Wooting One Basic Red Analogue Keyboard Review
Published: 27th March 2018 | Source: Wooting | Price: |
Reviewing keyboards can be something that really stretches our writing skills to the fullest because, usually, there is so little to say that you haven't read a thousand times. By this point we think that there are hitherto undiscovered tribes in the Amazon who understand the benefits of a Cherry MX switch or RGB lighting. With the Wooting One though it wasn't our creative skills that were tortured but our muscle memory.
Unquestionably the star of the show, the reason you're here, are the analogue switches that beat at the heart of the Wooting One.
What makes them such a spectacular success is their ability to feel just like a normal switch, but with all the added benefits of their extremely flexible actuation profile. If you're just typing on it, such as this review for example, you can't really tell the difference between these switches and most of the major mechanical options. They are slightly - technical term ahoy - squishier and with a robust return spring. That isn't to say that they are squishy in the nasty membrane keyboard way, just with so little resistance you'll find them actuating with a lot less pressure than you might be used to. This has the knock on effect that you don't need to press them as hard and thus don't get fatigued when working on that novel you've been talking about. What really helps is how much adjustment the Wootility software gives you regarding the actuation point. You can set it quite deep to begin with whilst you adjust, and gradually bring it upwards as you get used to the lightness of touch required.

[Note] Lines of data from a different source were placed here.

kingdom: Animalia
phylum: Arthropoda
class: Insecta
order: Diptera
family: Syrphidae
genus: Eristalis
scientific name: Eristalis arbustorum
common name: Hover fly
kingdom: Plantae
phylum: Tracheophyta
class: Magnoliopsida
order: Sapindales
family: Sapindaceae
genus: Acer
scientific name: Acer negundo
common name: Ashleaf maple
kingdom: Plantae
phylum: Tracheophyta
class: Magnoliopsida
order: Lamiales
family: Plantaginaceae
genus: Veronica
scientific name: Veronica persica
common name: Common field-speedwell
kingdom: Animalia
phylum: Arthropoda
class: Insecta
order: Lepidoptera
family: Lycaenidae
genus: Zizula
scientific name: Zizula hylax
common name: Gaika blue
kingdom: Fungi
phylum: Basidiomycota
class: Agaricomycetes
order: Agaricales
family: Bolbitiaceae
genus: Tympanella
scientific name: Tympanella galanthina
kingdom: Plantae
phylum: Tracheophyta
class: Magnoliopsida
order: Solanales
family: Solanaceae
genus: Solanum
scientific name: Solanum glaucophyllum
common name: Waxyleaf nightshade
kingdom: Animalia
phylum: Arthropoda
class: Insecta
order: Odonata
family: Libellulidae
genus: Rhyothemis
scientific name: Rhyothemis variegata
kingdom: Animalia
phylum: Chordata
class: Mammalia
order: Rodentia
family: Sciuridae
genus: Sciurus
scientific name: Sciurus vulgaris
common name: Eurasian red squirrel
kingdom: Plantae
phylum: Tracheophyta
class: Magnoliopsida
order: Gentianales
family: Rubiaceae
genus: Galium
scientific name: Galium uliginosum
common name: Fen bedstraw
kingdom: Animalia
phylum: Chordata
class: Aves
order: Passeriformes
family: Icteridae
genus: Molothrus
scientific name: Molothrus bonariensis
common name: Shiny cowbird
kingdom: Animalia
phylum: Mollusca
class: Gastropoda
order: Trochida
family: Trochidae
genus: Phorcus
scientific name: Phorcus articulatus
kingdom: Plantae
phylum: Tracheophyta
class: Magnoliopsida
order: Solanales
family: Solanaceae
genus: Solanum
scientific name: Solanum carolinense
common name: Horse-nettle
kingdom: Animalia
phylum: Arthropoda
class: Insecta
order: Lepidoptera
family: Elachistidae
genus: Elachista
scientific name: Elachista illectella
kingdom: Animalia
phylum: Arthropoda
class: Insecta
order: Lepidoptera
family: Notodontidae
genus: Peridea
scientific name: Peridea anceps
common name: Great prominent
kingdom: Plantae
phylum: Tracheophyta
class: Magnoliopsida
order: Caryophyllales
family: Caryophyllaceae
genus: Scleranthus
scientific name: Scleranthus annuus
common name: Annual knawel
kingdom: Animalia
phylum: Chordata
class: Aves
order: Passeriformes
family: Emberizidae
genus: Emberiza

It's often said that the only limit to something is your creativity, but it's particularly true of the Wooting One. Sure the obvious use will be as a gaming keyboard, utilising analogue keys to replicate gaming axes. That's absolutely do-able. But because you can set the keyboard up to have one key stroke at the top of the actuation and another further down, you can also bring it to life in a raft of applications. With a little bit of setup in the software you could have a key - for example - use the square selection tool in Photoshop when lightly pressed, and the polygonal one when fully pressed. Or the brush tool and the pen tool. If you're a keen photographer then you can have the graduated filter and radial filter on the same key in Lightroom. Or selection start and end in a video editor. You really are only limited by your imagination.
If there are any negatives it's more a problem with the market as a whole and/or our physical limitations rather than anything negative regarding the Wooting One itself. Because analogue keys are new, the Wooting One has to pretend to be a controller. Most FPS games for example don't have different speed of movement utilising WASD because keys are, normally, on or off. Depressed or not. So you have to get used to using the Wooting One as a pseudo-controller or understanding that certain games are, by their very nature, unable to utilise it to its fullest. Secondly the price of a 360 pad or other controller style is affordable enough that it is hard to believe anyone who wants to play, for example, Forza on their PC hasn't already got a perfectly good pad with which to do so. Lastly there is no denying that the Wooting One has a bit of a acclimatisation period. I've been touch typing for the best part of thirty years so it took a few days before my fingers remembered I had an analogue switch beneath them rather than a digital one. That isn't a fault of the Wooting at all, it works just as happily as a digital one, but it's worth bearing in mind if you're particularly far down the "teaching an old dog new tricks" path. The benefits more than outweigh this learning curve though, in the same manner than learning to use a HOTAS or wheel and pedal setup requires beating your muscle memory into submission but is worth the pain.
However, those are slight issues around what is an excellent product, rather than problems with the Wooting One itself. It's a joy to type on, the keys are fantastically customisable and flexible, the lighting is brilliant and - for a small volume company - the build quality is excellent. There is nothing else quite like it and the long gestation period has been worthwhile and led to a product that deserves all the plaudits it is bound to receive.